Background: The aim of the present study was to appraise variation in the chemical composition, and antimicrobial and cytotoxic activities of essential oils from the leaves of four Mentha species-M. arvensis, M. piperita, M. longifolia and M. spicata-as affected by harvesting season. Disc diffusion and broth microdilution susceptibility assays were used to evaluate the antimicrobial activity of Mentha essential oils against a panel of microorganisms. The cytotoxicity of essential oils was tested on breast cancer (MCF-7) and prostate cancer (LNCaP) cell lines using the MTT assay.

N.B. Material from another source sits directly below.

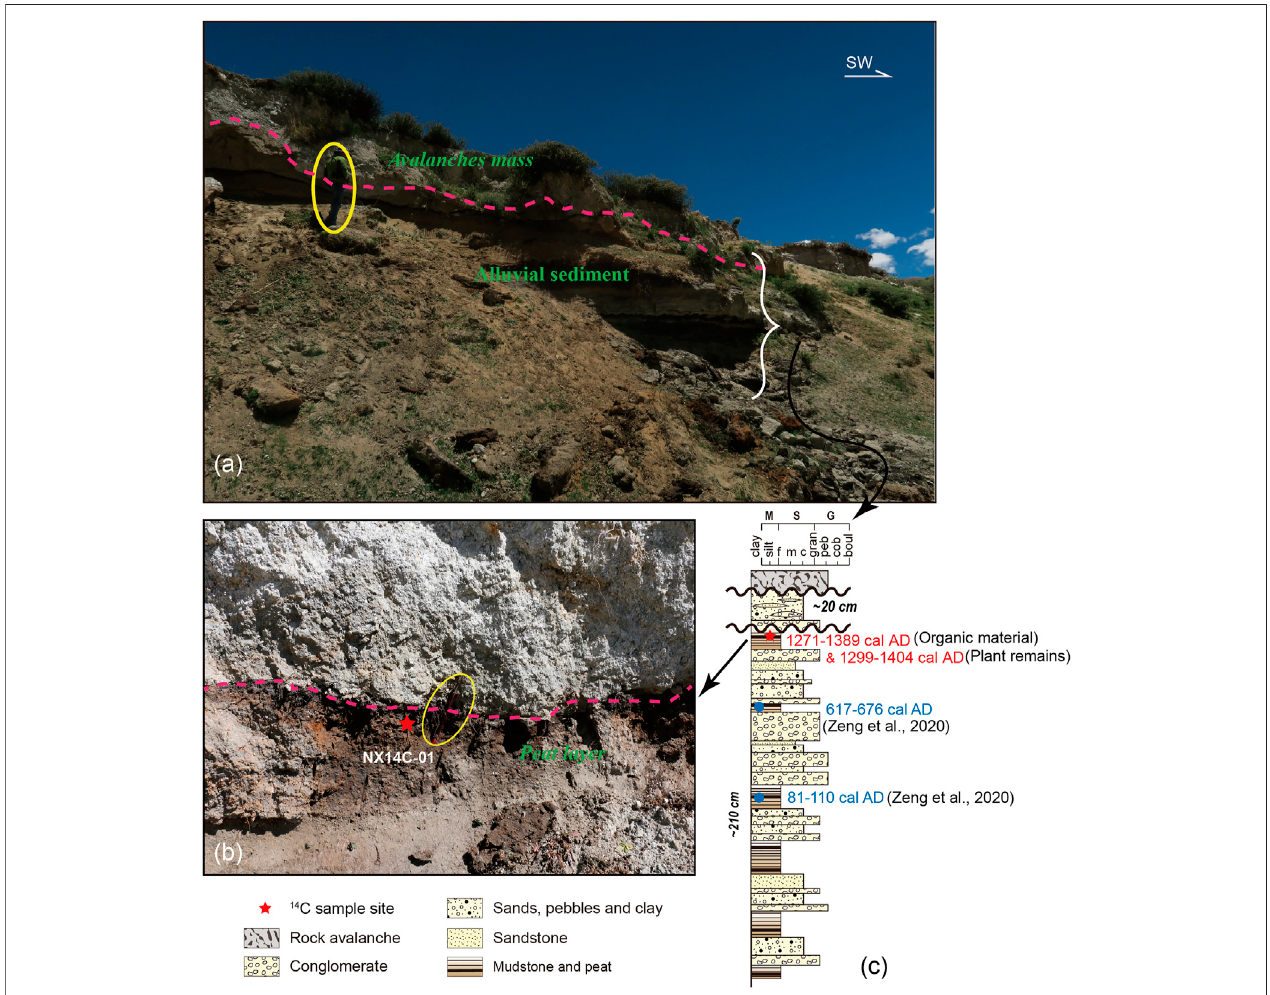
FIGURE 4 | (A,B) The 14 C sample was collected from the peat layer underneath the NCRA to constrain the maximum age of the second event in the NCRA. (C) Therearenorockavalanchesedimentsinthestratigraphicsection before1,271 – 1,389 calAD.Thus,theearlyrock avalancheeventoccurredinregion2 (Figure3) with anageof425 – 565 calADanddidnotreachthesiteofsampleNX14C-01.Thetermsforsedimentaryrocksandgrainsizes:mud(M);sand(S), fi ne(f),coarse(c),medium (m); gravel (G), granule (gran), pebble (peb), cobble (cob), boulder (boul).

Results: The essential oil contents of M. arvensis, M. piperita, M. longifolia and M. spicata were 17.0, 12.2, 10.8 and 12.0 g kg(-1) from the summer and 9.20, 10.5, 7.00 and 9.50 g kg(-1) from the winter crops, respectively. Gas chromatographic-mass spectrometric analysis revealed that mostly quantitative rather than qualitative variation was observed in the oil composition of each species. The principal chemical constituents determined in M. arvensis, M. piperita, M. longifolia and M. spicata essential oils from both seasons were menthol, menthone, piperitenone oxide and carvone, respectively. The tested essential oils and their major components exhibited notable antimicrobial activity against most of the plant and human pathogens tested. The tested essential oils also exhibited good cytotoxicity potential.
Conclusion: Of the Mentha essential oils tested, M. arvensis essential oil showed relatively better antimicrobial and cytotoxic activities. A significant variation in the content of most of the chemical components and biological activities of seasonally collected samples was documented.